▶ [Задание a]: С чем в первую очередь связано современное разочарование в прогрессе, согласно отрывку о прогрессе?

▶ [Исходный отрывок]:

В XIX в. в таком прогрессе действительно видели путь к лучшему для человечества. Современное разочарование в прогрессе в первую очередь связано с обманутыми надеждами: прогресс технологии обернулся экологическими бедами и легкостью физической гибели человечества (оружие массового поражения, катастрофы на АЭС), социальные эксперименты привели к чудовищным жертвам и созданию вырождающихся тоталитарных обществ. “Земля большой утес, на котором приковано и терзается коршуном сомнения человечество, которое и есть истинный Прометей. Оно похитило свет и теперь переносит за это мучительные пытки”[595].

Остается пересмотреть понимание прогресса, вернее уточнить его критерии: что считать лучшим, что худшим, какое направление в развитии прогрессивно, какое реакционно. “Одним словом, все можно сказать о всемирной истории, все, что только самому расстроенному воображению в голову может прийти. Однако только нельзя сказать — что благоразумно. На первом слове поперхнетесь”[596]. Тут большое поле для критического разума, выводы которого нам будут казаться парадоксальными, пока мы не отрешимся от прогрессистских иллюзий XVIII—XIX в.[597]

Но, во-вторых, все сказанное выше об онтологической природе противоречий, их абсолютной неизбежности свидетельствует о том, что плата за прогресс будет всегда, как бы хорошо мы ни скорректировали это понятие. И это, пожалуй, более важная сторона проблемы. В рамках материального, тварного мира человек не может преодолеть трагичность бытия. Опрометчиво рассчитывать на посюстороннее решение всех проблем, на благоприятный ход прогресса (при самом верном его понимании). Христианская надежда совершенно отлична от “исторического оптимизма”. Она имеет основание вне этого мира и обращена не к обществу, не к массам, а к личности.

▶ [Набор записей]:
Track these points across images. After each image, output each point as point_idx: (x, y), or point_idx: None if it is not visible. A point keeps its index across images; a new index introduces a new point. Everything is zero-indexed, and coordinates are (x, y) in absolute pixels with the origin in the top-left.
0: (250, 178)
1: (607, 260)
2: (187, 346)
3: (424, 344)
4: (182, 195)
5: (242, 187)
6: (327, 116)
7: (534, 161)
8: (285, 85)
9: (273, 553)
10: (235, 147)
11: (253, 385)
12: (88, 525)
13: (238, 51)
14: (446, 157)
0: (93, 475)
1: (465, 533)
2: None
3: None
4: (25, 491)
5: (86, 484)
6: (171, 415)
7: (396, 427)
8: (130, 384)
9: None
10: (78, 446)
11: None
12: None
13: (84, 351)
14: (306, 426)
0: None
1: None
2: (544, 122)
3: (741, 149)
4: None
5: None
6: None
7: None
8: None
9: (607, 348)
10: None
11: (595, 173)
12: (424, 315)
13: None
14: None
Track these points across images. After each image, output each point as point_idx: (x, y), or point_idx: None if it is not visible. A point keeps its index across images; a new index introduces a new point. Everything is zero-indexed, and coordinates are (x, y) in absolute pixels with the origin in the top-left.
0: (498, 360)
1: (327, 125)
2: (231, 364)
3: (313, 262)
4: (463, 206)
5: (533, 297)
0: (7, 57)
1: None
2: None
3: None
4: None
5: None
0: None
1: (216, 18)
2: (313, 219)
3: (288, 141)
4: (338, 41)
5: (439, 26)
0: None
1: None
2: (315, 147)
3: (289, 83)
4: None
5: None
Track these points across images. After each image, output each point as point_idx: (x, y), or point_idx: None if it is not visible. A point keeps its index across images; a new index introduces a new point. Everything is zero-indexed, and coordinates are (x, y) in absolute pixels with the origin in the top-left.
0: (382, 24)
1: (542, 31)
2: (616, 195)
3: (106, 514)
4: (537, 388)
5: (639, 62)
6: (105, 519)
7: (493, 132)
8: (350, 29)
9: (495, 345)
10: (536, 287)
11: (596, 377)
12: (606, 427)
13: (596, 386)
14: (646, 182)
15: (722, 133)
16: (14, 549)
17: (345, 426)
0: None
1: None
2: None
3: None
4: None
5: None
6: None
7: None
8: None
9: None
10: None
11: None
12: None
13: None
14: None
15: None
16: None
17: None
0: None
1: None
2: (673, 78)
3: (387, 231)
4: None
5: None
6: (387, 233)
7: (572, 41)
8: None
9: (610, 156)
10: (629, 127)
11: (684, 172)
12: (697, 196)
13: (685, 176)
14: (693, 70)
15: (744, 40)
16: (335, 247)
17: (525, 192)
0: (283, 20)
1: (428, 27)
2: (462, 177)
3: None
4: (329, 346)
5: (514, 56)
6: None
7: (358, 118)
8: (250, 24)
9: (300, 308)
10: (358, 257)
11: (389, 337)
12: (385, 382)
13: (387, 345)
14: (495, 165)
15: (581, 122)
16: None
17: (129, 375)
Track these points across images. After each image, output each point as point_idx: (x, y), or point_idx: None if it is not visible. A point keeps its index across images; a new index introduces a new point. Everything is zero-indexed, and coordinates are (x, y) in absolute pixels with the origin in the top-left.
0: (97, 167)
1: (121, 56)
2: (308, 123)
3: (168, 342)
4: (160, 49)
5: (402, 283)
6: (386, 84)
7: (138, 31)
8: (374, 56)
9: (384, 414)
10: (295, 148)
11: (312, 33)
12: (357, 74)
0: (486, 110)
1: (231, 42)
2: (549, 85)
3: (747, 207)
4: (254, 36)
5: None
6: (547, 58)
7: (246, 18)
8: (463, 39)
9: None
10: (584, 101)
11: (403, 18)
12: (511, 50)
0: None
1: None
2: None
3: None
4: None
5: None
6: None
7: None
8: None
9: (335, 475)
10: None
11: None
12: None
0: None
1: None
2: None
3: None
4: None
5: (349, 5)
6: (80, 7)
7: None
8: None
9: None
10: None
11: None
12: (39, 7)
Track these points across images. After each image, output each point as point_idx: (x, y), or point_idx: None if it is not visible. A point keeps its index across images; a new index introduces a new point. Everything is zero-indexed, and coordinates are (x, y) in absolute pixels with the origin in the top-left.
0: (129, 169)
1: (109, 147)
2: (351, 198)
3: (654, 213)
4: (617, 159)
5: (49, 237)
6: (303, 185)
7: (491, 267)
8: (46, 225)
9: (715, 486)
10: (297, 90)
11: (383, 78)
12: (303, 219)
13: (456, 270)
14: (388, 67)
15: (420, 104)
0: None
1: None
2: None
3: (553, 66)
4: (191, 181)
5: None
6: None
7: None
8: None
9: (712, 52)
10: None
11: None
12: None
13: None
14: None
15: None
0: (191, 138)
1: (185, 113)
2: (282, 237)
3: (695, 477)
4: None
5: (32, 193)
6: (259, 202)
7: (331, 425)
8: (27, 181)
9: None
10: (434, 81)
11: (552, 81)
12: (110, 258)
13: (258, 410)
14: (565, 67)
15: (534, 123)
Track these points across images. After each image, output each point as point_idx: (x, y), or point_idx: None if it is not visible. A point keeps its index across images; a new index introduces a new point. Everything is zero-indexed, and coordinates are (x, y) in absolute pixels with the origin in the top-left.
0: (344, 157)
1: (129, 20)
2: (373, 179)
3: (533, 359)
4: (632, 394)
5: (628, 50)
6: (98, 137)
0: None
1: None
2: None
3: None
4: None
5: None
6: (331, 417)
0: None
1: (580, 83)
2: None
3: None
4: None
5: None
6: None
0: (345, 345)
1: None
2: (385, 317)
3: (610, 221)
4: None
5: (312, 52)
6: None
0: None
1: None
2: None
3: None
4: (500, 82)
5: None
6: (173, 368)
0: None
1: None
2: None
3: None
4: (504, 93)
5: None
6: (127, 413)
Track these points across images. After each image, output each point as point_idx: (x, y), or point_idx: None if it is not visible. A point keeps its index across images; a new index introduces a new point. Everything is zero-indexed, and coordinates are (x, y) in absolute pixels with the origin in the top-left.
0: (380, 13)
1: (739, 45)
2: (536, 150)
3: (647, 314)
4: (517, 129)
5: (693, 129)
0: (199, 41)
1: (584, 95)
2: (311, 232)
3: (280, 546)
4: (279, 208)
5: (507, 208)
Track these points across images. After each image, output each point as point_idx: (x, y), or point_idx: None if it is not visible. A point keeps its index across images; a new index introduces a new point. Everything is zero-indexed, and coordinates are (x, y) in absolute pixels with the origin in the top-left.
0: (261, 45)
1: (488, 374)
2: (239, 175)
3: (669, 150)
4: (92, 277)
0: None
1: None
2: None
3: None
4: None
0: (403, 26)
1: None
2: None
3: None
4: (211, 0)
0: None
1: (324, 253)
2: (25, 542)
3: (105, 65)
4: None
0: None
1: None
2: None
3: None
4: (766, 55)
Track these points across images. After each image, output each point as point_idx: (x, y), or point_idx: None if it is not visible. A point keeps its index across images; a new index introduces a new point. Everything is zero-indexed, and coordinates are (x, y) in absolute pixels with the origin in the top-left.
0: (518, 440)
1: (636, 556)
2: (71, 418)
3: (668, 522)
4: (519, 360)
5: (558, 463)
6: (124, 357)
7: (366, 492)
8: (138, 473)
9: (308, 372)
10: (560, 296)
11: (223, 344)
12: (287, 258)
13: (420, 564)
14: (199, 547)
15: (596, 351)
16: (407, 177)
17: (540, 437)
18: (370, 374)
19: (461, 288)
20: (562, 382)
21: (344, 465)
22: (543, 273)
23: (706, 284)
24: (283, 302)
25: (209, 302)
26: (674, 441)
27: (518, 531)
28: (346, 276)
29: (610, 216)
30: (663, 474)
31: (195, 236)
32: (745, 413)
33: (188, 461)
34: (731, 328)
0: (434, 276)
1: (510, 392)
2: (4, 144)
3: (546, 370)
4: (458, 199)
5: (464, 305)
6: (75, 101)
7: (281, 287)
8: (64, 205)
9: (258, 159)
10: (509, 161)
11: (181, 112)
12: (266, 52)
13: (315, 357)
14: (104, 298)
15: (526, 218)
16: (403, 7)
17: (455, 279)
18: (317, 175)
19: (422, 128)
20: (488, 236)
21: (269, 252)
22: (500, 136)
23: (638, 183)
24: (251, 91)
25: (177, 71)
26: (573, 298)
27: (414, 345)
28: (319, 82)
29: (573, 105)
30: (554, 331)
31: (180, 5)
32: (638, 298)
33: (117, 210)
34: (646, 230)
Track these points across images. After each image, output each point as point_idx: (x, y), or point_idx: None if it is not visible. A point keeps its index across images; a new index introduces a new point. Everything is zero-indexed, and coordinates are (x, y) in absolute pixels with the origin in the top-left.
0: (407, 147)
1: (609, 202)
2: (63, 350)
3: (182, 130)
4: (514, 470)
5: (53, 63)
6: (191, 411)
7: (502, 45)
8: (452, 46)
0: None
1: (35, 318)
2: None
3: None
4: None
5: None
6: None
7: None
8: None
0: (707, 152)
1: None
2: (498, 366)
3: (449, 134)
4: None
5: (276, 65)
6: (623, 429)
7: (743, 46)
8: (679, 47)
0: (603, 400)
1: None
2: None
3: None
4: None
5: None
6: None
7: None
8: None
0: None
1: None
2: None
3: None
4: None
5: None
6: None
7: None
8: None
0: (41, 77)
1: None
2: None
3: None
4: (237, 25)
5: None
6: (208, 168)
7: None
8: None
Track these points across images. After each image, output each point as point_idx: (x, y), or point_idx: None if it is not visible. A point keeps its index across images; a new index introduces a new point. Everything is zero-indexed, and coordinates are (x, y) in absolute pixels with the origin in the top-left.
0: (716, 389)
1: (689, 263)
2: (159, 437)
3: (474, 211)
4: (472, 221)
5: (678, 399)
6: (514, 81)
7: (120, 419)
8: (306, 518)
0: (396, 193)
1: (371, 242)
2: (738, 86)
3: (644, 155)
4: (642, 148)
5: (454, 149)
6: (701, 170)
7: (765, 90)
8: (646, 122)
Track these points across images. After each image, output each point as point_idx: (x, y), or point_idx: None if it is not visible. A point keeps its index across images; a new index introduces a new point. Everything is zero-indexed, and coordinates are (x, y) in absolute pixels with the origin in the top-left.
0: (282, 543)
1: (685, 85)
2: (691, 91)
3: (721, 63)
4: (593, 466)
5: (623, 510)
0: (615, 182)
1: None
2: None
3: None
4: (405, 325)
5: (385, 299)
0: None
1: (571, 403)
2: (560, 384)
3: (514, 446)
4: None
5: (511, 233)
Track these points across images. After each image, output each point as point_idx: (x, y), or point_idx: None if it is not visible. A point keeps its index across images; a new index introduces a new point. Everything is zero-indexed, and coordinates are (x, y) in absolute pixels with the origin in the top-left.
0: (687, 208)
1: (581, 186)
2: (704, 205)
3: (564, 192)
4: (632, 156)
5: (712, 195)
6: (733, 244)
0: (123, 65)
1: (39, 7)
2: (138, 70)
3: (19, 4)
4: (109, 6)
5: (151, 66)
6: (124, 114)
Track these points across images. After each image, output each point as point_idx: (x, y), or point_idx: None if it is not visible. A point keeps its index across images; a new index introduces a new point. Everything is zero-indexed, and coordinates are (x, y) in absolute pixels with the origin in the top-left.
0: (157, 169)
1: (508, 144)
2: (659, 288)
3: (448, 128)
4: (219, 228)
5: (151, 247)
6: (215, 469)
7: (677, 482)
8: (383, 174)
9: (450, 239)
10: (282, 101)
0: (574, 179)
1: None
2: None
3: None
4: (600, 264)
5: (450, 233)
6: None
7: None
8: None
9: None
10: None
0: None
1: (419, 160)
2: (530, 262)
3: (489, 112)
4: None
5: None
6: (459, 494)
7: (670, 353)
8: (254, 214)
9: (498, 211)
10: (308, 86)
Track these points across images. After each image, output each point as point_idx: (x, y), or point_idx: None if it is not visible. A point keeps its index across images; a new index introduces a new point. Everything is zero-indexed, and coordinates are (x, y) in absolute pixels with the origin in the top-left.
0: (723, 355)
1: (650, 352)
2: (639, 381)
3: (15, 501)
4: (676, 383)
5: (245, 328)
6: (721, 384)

▶ [Задание b]: Оформите, пожалуйста, нумерованным списком участок записей от их начала до строки с «6: (327, 116)» включительно. Пустые строки не включайте.

▶ [Ответ a]: С обманутыми надеждами.

▶ [Ответ b]:
1. Track these points across images. After each image, output each point as point_idx: (x, y), or point_idx: None if it is not visible. A point keeps its index across images; a new index introduces a new point. Everything is zero-indexed, and coordinates are (x, y) in absolute pixels with the origin in the top-left.
2. 0: (250, 178)
3. 1: (607, 260)
4. 2: (187, 346)
5. 3: (424, 344)
6. 4: (182, 195)
7. 5: (242, 187)
8. 6: (327, 116)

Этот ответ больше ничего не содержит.